▸ TASK OBJECTIVE
Reproduce the data word for word, keeping every line complete.

[Stored data entries]
◆ ◆ ◆ ◆ ◆

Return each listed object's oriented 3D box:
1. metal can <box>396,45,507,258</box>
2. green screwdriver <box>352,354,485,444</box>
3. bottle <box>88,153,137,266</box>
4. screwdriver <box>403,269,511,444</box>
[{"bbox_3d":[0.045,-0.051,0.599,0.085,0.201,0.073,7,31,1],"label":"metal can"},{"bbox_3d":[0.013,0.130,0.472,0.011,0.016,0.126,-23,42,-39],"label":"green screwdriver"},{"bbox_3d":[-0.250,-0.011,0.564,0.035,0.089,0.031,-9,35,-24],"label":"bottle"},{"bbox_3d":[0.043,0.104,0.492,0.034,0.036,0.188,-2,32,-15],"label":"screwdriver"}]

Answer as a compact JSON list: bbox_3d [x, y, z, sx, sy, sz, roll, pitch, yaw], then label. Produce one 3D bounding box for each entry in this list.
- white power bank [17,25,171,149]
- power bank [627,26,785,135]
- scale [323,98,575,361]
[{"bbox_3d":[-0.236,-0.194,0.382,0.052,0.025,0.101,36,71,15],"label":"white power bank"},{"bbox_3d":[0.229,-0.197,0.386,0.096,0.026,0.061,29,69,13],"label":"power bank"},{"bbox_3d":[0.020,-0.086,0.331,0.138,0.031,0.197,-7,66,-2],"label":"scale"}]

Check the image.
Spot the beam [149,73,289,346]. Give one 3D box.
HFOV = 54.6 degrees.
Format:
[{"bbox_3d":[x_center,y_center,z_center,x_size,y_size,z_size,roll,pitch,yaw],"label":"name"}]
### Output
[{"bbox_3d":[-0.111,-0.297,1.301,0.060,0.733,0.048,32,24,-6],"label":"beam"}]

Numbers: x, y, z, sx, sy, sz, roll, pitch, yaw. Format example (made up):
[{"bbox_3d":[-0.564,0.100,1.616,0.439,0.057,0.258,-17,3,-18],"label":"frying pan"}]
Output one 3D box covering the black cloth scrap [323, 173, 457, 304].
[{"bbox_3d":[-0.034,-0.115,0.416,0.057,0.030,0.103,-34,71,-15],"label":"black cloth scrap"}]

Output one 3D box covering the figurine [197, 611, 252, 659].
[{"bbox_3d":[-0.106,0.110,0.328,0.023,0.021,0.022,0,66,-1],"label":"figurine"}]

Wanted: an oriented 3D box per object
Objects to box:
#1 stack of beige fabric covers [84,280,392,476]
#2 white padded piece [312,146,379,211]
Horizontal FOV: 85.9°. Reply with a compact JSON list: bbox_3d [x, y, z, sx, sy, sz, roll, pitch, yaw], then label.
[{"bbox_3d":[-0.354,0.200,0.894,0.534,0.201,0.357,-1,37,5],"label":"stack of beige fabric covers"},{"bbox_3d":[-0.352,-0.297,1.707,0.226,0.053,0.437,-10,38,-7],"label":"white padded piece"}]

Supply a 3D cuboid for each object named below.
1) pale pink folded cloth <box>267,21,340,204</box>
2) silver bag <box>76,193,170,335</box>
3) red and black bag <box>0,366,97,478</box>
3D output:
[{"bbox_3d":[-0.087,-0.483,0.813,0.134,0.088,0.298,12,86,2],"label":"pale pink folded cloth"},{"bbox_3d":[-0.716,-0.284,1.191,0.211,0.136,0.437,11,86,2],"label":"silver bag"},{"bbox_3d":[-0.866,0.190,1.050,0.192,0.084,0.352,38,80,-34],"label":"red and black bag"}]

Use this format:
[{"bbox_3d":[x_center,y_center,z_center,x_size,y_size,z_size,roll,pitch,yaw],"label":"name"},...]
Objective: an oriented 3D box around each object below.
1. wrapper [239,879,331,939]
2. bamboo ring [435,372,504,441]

◆ ◆ ◆ ◆ ◆

▸ YOUR SOLUTION
Return each listed object's oriented 3D box:
1. metal can <box>396,45,507,258</box>
2. green screwdriver <box>352,354,485,444</box>
3. bottle <box>88,153,137,266</box>
4. screwdriver <box>403,269,511,444</box>
[{"bbox_3d":[0.045,-0.051,0.599,0.085,0.201,0.073,7,31,1],"label":"metal can"},{"bbox_3d":[0.013,0.130,0.472,0.011,0.016,0.126,-23,42,-39],"label":"green screwdriver"},{"bbox_3d":[-0.250,-0.011,0.564,0.035,0.089,0.031,-9,35,-24],"label":"bottle"},{"bbox_3d":[0.043,0.104,0.492,0.034,0.036,0.188,-2,32,-15],"label":"screwdriver"}]

Answer as a compact JSON list: bbox_3d [x, y, z, sx, sy, sz, roll, pitch, yaw], then label. Produce one 3D bounding box for each entry in this list.
- white power bank [17,25,171,149]
- power bank [627,26,785,135]
- scale [323,98,575,361]
[{"bbox_3d":[-0.236,-0.194,0.382,0.052,0.025,0.101,36,71,15],"label":"white power bank"},{"bbox_3d":[0.229,-0.197,0.386,0.096,0.026,0.061,29,69,13],"label":"power bank"},{"bbox_3d":[0.020,-0.086,0.331,0.138,0.031,0.197,-7,66,-2],"label":"scale"}]

Check the image.
Spot the beam [149,73,289,346]. Give one 3D box.
HFOV = 54.6 degrees.
Format:
[{"bbox_3d":[x_center,y_center,z_center,x_size,y_size,z_size,roll,pitch,yaw],"label":"name"}]
### Output
[{"bbox_3d":[-0.111,-0.297,1.301,0.060,0.733,0.048,32,24,-6],"label":"beam"}]

Numbers: x, y, z, sx, sy, sz, roll, pitch, yaw. Format example (made up):
[{"bbox_3d":[-0.564,0.100,1.616,0.439,0.057,0.258,-17,3,-18],"label":"frying pan"}]
Output one 3D box covering the black cloth scrap [323, 173, 457, 304].
[{"bbox_3d":[-0.034,-0.115,0.416,0.057,0.030,0.103,-34,71,-15],"label":"black cloth scrap"}]

Output one 3D box covering the figurine [197, 611, 252, 659].
[{"bbox_3d":[-0.106,0.110,0.328,0.023,0.021,0.022,0,66,-1],"label":"figurine"}]

Wanted: an oriented 3D box per object
Objects to box:
#1 stack of beige fabric covers [84,280,392,476]
#2 white padded piece [312,146,379,211]
Horizontal FOV: 85.9°. Reply with a compact JSON list: bbox_3d [x, y, z, sx, sy, sz, roll, pitch, yaw], then label.
[{"bbox_3d":[-0.354,0.200,0.894,0.534,0.201,0.357,-1,37,5],"label":"stack of beige fabric covers"},{"bbox_3d":[-0.352,-0.297,1.707,0.226,0.053,0.437,-10,38,-7],"label":"white padded piece"}]

Supply a 3D cuboid for each object named below.
1) pale pink folded cloth <box>267,21,340,204</box>
2) silver bag <box>76,193,170,335</box>
3) red and black bag <box>0,366,97,478</box>
3D output:
[{"bbox_3d":[-0.087,-0.483,0.813,0.134,0.088,0.298,12,86,2],"label":"pale pink folded cloth"},{"bbox_3d":[-0.716,-0.284,1.191,0.211,0.136,0.437,11,86,2],"label":"silver bag"},{"bbox_3d":[-0.866,0.190,1.050,0.192,0.084,0.352,38,80,-34],"label":"red and black bag"}]

Use this format:
[{"bbox_3d":[x_center,y_center,z_center,x_size,y_size,z_size,roll,pitch,yaw],"label":"name"},...]
Objective: an oriented 3D box around each object below.
1. wrapper [239,879,331,939]
2. bamboo ring [435,372,504,441]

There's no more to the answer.